Le Chant de la Terre retrouve son public au Festival de Saint-Denis
L'un des temps marquants de cette 54e édition du Festival de Saint-Denis sont les retrouvailles de l'Ensemble Le Balcon et du public dionysien avec Le Chant de la Terre de Mahler. Ce concert programmé en 2020, finalement joué sans public lors d'une édition confinée, enregistré, capté et diffusé par France TV, revient en présentiel avec la même distribution. Marianne Crebassa attend désormais un heureux événement mais elle avait déjà été remplacée (car bloquée en Autriche par le protocole sanitaire) par Stéphane Degout pour la voix grave.
L'œuvre testamentaire de Gustav Mahler, créée quelques mois après la mort du compositeur en 1911, Le Chant de la Terre se présente ce soir dans le grand espace de la Cathédrale mais dans une version chambriste, arrangée par Arnold Schoenberg en 1920 et achevée par Rainer Riehn en 1983. Cette réduction d'effectif ne nuit pas à la monumentalité de la partition qui résonne pleinement sous les voûtes de la Basilique. La nouvelle configuration permet d'ailleurs une meilleure clarté des couleurs sonores que Maxime Pascal parvient à faire ressortir de la vingtaine de musiciens devant lui. Ses gestes grands et ronds insufflent une énergie imposante dès la première note. L'équilibre entre les solistes et la phalange s'établit aussi bien qu'au sein des sections orchestrales où les cordes mènent le jeu par leur accord sonore, compact et expressif. Chaque musicien-soliste imprime son empreinte dans la construction de cette toile poético-symphonique évoquant le paysage chinois, le lyrisme du hautbois et la résonance fatidique du gong (parmi d'autres) sillonnant aisément cet espace sonore.
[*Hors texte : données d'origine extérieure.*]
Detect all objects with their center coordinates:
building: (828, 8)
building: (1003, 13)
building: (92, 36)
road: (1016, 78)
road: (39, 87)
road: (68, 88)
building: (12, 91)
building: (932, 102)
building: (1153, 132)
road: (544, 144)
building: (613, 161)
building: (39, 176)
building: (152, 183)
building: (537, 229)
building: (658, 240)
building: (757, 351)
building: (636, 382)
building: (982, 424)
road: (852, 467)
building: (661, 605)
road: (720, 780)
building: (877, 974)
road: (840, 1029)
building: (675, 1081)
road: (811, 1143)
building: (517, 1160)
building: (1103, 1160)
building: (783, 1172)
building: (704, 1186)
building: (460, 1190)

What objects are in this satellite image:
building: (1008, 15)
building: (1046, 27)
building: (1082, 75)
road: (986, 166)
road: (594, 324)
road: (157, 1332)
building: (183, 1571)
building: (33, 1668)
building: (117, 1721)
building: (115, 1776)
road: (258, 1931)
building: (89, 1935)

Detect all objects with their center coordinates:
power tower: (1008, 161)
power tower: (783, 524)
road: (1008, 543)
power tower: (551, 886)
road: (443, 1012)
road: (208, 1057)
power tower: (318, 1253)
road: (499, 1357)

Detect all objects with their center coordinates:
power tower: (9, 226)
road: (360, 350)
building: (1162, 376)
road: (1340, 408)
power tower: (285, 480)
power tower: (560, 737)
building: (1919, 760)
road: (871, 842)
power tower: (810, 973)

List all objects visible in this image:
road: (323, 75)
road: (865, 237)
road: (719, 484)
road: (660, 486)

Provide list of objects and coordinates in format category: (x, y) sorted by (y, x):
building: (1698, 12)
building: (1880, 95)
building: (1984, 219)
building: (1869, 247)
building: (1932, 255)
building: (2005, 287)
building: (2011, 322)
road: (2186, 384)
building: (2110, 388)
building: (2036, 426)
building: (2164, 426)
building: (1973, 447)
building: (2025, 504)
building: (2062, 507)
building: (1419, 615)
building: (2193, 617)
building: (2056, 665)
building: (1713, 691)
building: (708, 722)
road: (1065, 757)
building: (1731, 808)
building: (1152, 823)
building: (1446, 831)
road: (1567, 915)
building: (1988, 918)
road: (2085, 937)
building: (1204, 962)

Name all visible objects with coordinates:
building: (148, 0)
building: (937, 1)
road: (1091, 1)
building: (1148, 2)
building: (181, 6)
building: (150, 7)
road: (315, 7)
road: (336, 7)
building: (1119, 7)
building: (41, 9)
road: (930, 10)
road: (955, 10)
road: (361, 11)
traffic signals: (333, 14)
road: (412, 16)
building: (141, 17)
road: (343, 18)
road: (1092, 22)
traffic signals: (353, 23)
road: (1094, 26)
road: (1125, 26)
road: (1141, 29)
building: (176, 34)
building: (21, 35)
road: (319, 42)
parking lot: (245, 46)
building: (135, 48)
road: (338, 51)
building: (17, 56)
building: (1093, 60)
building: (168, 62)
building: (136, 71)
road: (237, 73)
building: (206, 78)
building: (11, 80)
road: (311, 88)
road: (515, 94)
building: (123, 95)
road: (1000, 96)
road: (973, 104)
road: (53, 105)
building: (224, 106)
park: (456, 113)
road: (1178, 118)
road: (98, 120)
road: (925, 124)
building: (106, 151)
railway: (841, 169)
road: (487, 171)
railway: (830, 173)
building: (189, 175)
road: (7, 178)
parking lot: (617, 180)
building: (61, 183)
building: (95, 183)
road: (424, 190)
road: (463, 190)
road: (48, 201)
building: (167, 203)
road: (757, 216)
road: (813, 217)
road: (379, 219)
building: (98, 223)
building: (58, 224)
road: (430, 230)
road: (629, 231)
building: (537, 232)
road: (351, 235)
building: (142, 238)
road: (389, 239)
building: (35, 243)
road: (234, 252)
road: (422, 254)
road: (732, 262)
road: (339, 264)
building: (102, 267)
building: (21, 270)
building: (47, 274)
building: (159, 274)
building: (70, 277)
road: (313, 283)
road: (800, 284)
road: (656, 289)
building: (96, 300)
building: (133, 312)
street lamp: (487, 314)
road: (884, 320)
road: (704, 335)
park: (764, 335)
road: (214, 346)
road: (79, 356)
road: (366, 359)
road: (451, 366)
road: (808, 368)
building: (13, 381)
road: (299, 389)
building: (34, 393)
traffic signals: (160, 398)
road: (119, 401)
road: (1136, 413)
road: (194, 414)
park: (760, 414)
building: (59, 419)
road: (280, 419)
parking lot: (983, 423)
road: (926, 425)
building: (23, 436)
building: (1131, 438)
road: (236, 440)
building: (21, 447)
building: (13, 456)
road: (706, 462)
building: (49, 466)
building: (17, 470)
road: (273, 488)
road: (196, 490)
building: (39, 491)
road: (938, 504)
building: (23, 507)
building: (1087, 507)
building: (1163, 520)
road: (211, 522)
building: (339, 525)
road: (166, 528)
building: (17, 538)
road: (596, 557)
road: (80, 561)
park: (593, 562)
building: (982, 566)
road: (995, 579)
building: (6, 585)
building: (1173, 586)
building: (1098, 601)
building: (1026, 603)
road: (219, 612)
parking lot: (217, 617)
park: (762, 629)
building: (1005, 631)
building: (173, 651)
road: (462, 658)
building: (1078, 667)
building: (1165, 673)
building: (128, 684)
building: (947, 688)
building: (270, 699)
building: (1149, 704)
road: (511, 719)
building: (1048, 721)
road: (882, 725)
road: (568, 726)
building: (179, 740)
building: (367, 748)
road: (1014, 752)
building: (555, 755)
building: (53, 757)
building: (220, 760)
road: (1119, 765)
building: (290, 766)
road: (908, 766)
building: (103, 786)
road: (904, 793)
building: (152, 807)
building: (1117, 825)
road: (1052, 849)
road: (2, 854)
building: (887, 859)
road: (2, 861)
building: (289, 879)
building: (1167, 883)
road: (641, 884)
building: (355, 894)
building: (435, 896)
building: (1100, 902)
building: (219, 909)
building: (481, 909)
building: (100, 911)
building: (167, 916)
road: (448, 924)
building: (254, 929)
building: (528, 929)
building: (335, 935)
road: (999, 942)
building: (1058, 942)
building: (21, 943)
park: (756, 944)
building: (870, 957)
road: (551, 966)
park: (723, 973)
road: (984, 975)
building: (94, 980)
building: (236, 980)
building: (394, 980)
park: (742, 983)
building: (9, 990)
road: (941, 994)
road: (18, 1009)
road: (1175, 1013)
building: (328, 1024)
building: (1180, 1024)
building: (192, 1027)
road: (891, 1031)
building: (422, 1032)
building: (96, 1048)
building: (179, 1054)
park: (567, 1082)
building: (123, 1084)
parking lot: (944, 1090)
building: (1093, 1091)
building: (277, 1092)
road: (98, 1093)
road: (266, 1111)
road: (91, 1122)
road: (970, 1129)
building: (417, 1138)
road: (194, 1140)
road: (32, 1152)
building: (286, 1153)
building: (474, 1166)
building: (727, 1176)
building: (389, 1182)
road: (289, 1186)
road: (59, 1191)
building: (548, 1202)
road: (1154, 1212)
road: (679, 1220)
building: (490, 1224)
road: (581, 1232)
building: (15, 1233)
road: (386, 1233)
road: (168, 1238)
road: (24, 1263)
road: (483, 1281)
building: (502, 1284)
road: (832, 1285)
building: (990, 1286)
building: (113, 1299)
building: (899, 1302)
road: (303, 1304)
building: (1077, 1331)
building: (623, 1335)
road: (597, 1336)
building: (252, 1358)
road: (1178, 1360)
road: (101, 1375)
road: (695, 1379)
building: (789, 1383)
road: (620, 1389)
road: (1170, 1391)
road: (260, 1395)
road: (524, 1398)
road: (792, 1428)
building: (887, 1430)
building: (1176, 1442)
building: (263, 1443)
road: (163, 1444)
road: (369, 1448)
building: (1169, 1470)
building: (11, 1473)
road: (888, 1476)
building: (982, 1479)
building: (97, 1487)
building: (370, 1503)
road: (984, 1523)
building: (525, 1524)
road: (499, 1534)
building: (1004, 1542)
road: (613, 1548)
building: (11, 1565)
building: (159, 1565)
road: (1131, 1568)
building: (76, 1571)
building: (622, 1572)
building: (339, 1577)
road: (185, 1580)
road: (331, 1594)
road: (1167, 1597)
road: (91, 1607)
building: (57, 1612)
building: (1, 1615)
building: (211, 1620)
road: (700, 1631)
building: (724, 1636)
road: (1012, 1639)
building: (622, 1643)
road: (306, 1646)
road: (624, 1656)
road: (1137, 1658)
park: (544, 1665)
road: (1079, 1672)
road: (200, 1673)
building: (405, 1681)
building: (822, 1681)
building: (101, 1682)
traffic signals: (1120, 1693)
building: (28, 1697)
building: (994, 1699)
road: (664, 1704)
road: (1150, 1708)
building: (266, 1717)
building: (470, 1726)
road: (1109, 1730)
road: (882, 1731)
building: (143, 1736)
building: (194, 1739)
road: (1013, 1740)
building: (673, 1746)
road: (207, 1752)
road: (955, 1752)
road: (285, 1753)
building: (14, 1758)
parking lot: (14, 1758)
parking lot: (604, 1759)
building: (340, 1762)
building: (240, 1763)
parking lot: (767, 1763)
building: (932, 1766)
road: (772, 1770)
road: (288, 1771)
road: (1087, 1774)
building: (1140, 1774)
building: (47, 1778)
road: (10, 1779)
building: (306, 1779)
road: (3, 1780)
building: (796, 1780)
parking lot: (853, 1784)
Après un début intense et dans une recherche de proportion sonore en rapport avec l'orchestre, l'expressivité du ténor Kévin Amiel s'épanouit. Son instrument dramatique et brillant résonne au mieux dans la région centrale de la tessiture, avec un bon soutien dans les graves qui apportent assurance et stabilité. Il se heurte toutefois à une ligne serrée et poussée dans sa haute sphère, mais toujours avec force et d'une solidité malléable à travers les méandres mélodiques.
Stéphane Degout impressionne par la rondeur et la stabilité de son baryton soyeux. Pleinement investi dans l'interprétation musicale de la poésie adaptée par Hans Bethge, il colore une palette expressive assez grande et nuancée, rejoignant la prononciation allemande habile et préparée. La ligne de projection est droite et l'émission dosée mais suffisamment ample pour emplir l'espace jusqu'aux derniers rangs de la Basilique Royale. En bonne entente avec ses collègues instrumentistes, le baryton teinte sa prestation sans faille d'une clarté et d'une luminosité lyriques, notamment grâce à un legato fin et satiné. Les graves sont charnus, la voix mixte solide, et il use de sa bonne santé vocale pour livrer un chant plein de saveurs et d'émotions.
Sur le ton pensif d'"Ewig, ewig" (Éternellement…) qui conclut le dernier mouvement en un long Adieu, Stéphane Degout s'avance doucement vers la fin du concert et un public impatient de faire enfin résonner la Basilique de Saint-Denis d'un tonnerre d'applaudissements, pour les artistes et ce projet.